One sports drink can contain more than 12 teaspoons of sugar
A SINGLE sports drink can contain more than 12 teaspoons of sugar.
A survey by the Irish Independent found that sports drinks on sale in Irish stores contain between 17g and 50g of sugar per bottle.
The World Health Organisation recommends people consume a maximum of 50g of added sugar a day, though it's about to issue a new recommendation that "ideally" that should be cut to 25g.
The highest level we found was in Glanbia's Nutramino Protein XL drink sold in sports shops with a 500ml bottle containing 50g sugar - or more than 12 teaspoons worth.
Most of the sports drinks sold in convenience stores and supermarkets contained around four or five teaspoons of sugar in a 500ml bottle.
Lucozade Sport's 750ml bottle contained 27g of sugar, or seven teaspoons worth.
But some nutrition experts say sports drinks should be avoided, particularly by children, with dentists also critical of their damage to teeth.
Obesity expert Dr Donal O'Shea said that last year's major EPIC study had proven that regularly drinking sugar-sweetened drinks directly increased the risk of getting diabetes.
"If you're a gold medal Olympian who's burning 6,000 calories a day and can't eat enough to replace that, maybe a sports drink is okay, but for everyone else they have no benefit," said the consultant endocrinologist.
"These are marketed so cleverly that you have seven and eight-year-olds who think they can't play a game of football without having a sports drink at half-time.
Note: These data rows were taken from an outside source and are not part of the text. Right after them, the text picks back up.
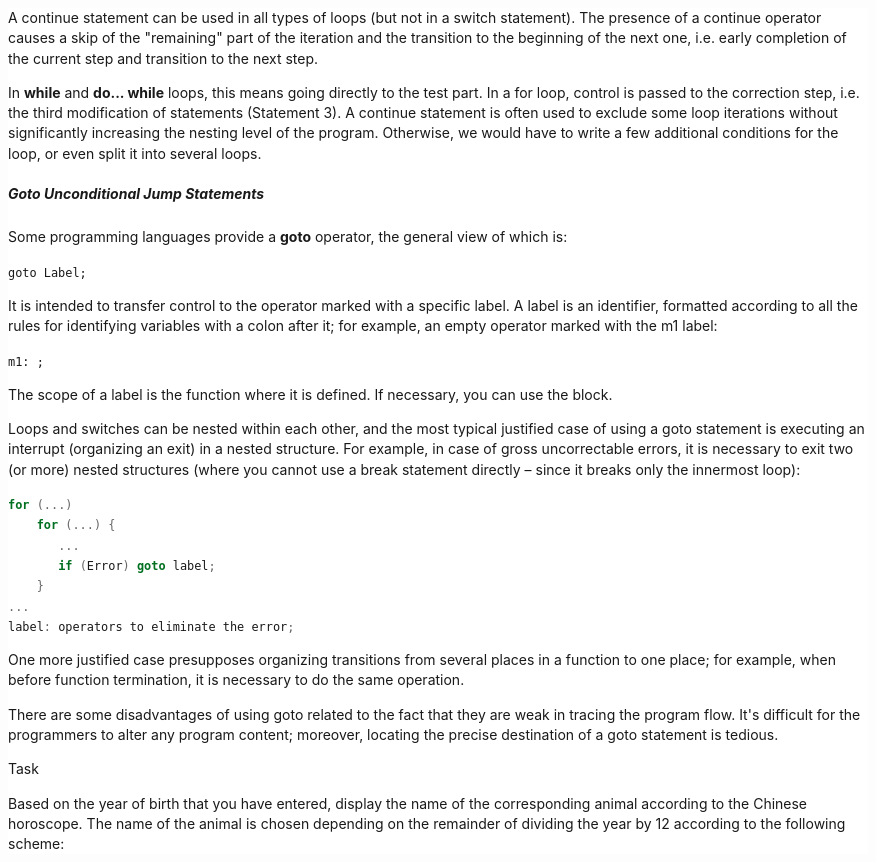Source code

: A continue statement can be used in all types of loops (but not in a switch statement).
The presence of a continue operator causes a skip of the "remaining" part of the
iteration and the transition to the beginning of the next one, i.e. early completion
of the current step and transition to the next step.

In **while** and **do... while** loops, this means going directly to the test part.
In a for loop, control is passed to the correction step, i.e. the third modification
of statements (Statement 3). A continue statement is often used to exclude some loop
iterations without significantly increasing the nesting level of the program. Otherwise,
we would have to write a few additional conditions for the loop, or even split it
into several loops.

##### Goto Unconditional Jump Statements

Some programming languages provide a **goto** operator, the general view of which
is:

`goto Label;`

It is intended to transfer control to the operator marked with a specific label.
A label is an identifier, formatted according to all the rules for identifying
variables with a colon after it; for example, an empty operator marked with the
m1 label:

`m1: ;`

The scope of a label is the function where it is defined. If necessary, you can use
the block.

Loops and switches can be nested within each other, and the most typical justified
case of using a goto statement is executing an interrupt (organizing an exit) in
a nested structure. For example, in case of gross uncorrectable errors, it is
necessary to exit two (or more) nested structures (where you cannot use a break
statement directly – since it breaks only the innermost loop):

```C
for (...)
    for (...) {
       ...
       if (Error) goto label;
    }
...
label: operators to eliminate the error;
```

One more justified case presupposes organizing transitions from several places
in a function to one place; for example, when before function termination, it is
necessary to do the same operation.

There are some disadvantages of using goto related to the fact that they are weak
in tracing the program flow. It's difficult for the programmers to alter any program
content; moreover, locating the precise destination of a goto statement is tedious.

Task

Based on the year of birth that you have entered, display the name of the corresponding
animal according to the Chinese horoscope. The name of the animal is chosen depending
on the remainder of dividing the year by 12 according to the following scheme:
But parents need to know they are no use, they are harmful, and children should be drinking water instead," he said.
Dietitian Gaye Godkin agreed that sports drinks have "no place" in the diet.
"The evidence suggests that chocolate milk is the best thing for recovery," she said.
Irish people spend around €27m a year on sports drinks, but a recent UK study found that 55pc of sports drinks are consumed at home.
Sports drinks are designed to help people rehydrate during or after sport by providing sugar, salt and minerals at specific quantities which the body can absorb quickly.
Glanbia performance nutritionist Dr Crionna Tobin said that Nutramino Protein XL was "not a sports drink as most consumers would understand the term", but a "recovery product for those who take part in rigorous exercise".
Carbohydrate was an important nutrient to aid recovery post-exercise and European Food Safety Agency (EFSA) guidelines indicated usage of 4g per kilo of body weight in the first four to six hours after exercise, equating to 280g for a 70kg person. The 50g of sugar in Nutramino was "comfortably inside this level", Dr Tobin said.
Lucozade Ribena Suntory referred a query to Ibec's Beverage Council, which said an EFSA report in 2011 had confirmed a relationship between sports drinks and maintaining endurance performance. "Sports drinks are designed to supply carbohydrate energy and minimise the impact of the loss of water and electrolytes during exercise," a spokesperson said.